Desirable Properties of Objective Functions
While applying iterative optimization algorithms, some objective functions seem to be easier to optimize than others. In this section, we will discuss some desirable properties of objective functions that make them easier to optimize.
Continuity and Differentiability
A function \(f(x)\) is called to be continuous at \(c\in D\) if the limit \(\lim_{x\to c}f(x)=f(c)\) exists. This just means that the function does not have any jumps or holes at \(c\).
There are many different levels of differentiability. A function \(f(x)\) is called to be differentiable at \(c\in D\) if the limit \(\lim_{x\to c}\frac{f(x)-f(c)}{x-c}\) exists. It is called to be continuously differentiable if the derivative is continuous.
A stronger condition of continuity is called Lipschitz continuity, which requires that there exists a constant \(L\) such that $$ |f(x)-f(y)|\leq L\|x-y\| $$ for all \(x,y\in D\). This means that the function value cannot change arbitrarily fast.
A desired property of objective functions is that they are continuous and at least twice differentiable, or, in set notation, \(f\in C^2\). Also its gradient should be Lipschitz continuous, i.e. $$ \|\nabla f(x)-\nabla f(y)\|\leq L\|x-y\| $$ for all \(x,y\in D\).
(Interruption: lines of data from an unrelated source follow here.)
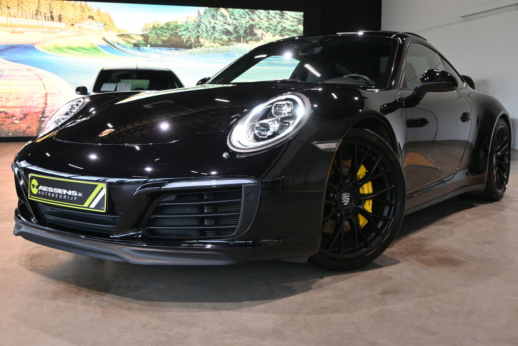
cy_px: 173
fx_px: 540
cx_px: 259
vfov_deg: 35.5
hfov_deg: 51.3
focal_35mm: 38
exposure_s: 1/50
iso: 200
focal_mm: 25
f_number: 4.2
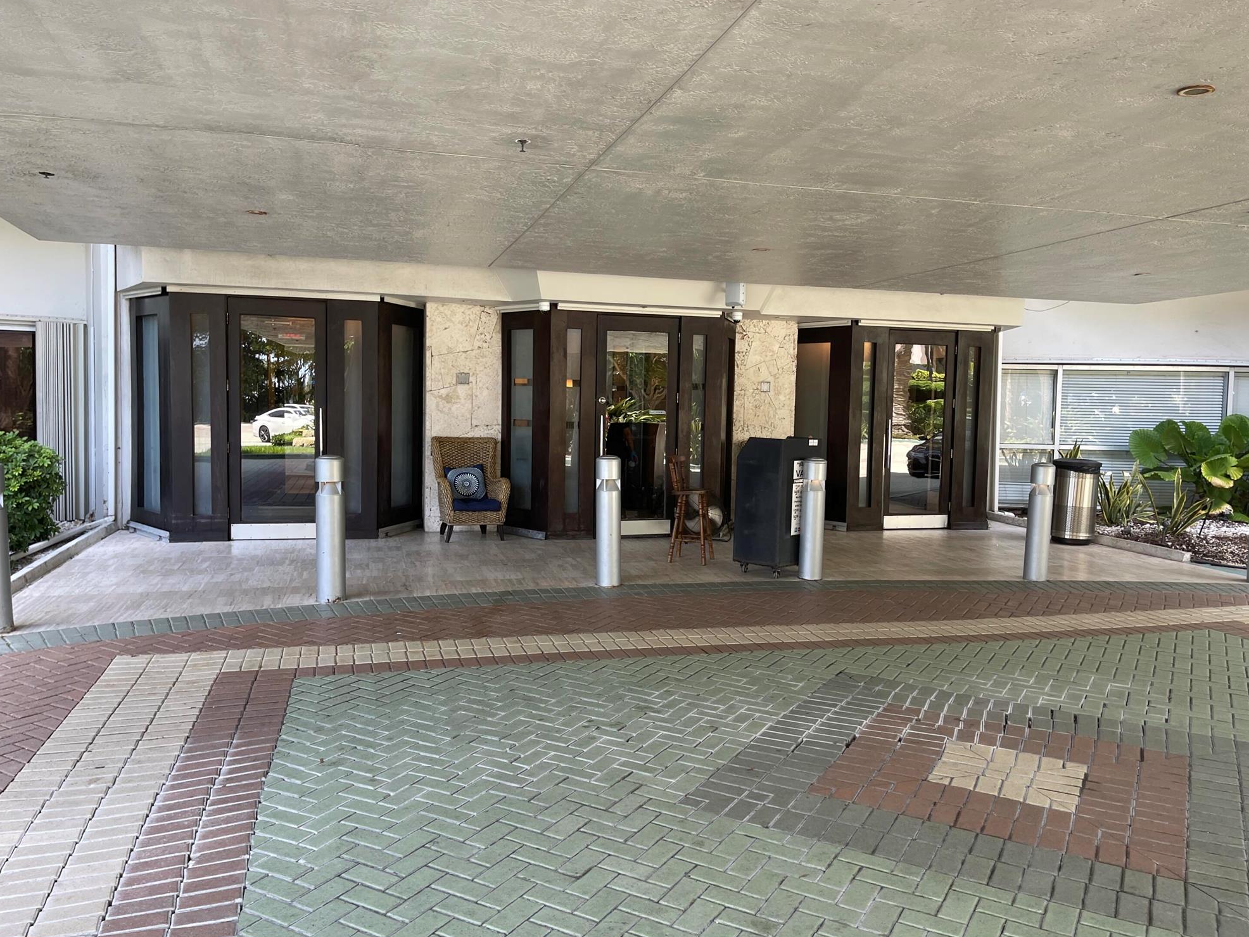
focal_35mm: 27
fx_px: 974
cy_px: 457
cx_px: 643
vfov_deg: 51.3
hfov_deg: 65.3
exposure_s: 1/121
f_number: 1.6
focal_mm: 5.1
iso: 40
For a continously differentiable function \(f(x)\), the convergence measured by the difference between the function value of the \(k\)-th iteration and the optimal value \(f(x^{*})\) yield the same convergence order as the convergence measured by the difference between the \(k\)-th iterate and the optimal solution \(x^{*}\), i.e. \(|f(x_{k+1})-f(x^{*})|\propto |x_{k+1}-x^{*}|\). This is because we can approximate the function value by its first-order Taylor expansion: $$ \begin{align*} |f(x_{k+1}) - f(x^{*})| &= |f(x^{*} + (x_{k+1}-x^{*})) - f(x^{*})| \\ &\approx |f(x^{*}) + \langle \nabla f(x^{*}), (x_{k+1}-x^{*} \rangle - f(x^{*})| \\ &= |\langle \nabla f(x^{*}), (x_{k+1}-x^{*} \rangle| \\ &\leq \|\nabla f(x^{*})\|\|x_{k+1}-x^{*}\| \\ &\propto |x_{k+1}-x^{*}| \end{align*} $$
Convexity
A continously differentiable function \(f(x)\) is called to be convex if $$ f(y)\geq f(x) + \nabla \langle f(x), (y-x) \rangle $$ for all \(x,y\in D\). This means that the function value is always larger than its first-order Taylor approximant.
Note: Convexity can also be defined for functions that are not differentiable.
If the objective function has Lipschitz continuous gradient in addition to being convex, it can be shown that the function has a quadratic upper bound: $$ f(y)\leq f(x) + \langle \nabla f(x), (y-x) \rangle + \frac{L}{2}\|y - x\|^2 $$ for all \(x,y\in D\). The proof is rather technical and is beyond the scope of this lecture.
A continously differentiable function \(f(x)\) is called to be strongly convex if there exists a constant \(\mu > 0\) such that $$ g(x) := f(x) - \frac{\mu}{2}\|x\|^2 $$ is convex. Intuitively, this means that the function \(f(x)\) must be "more convex" than a quadratic function.
Apply the convexity definition to the function \(g(x)\) above, we obtain $$ g(y)\geq g(x) + \nabla \langle g(x), (y-x) \rangle \quad \forall x,y\in D \\ \Rightarrow f(y) \geq f(x) + \langle \nabla f(x), (y-x) \rangle + \frac{\mu}{2}\|x\|^2 \quad \forall x,y\in D $$ This means that there is a quadratic lower bound for the function value of \(f(x)\).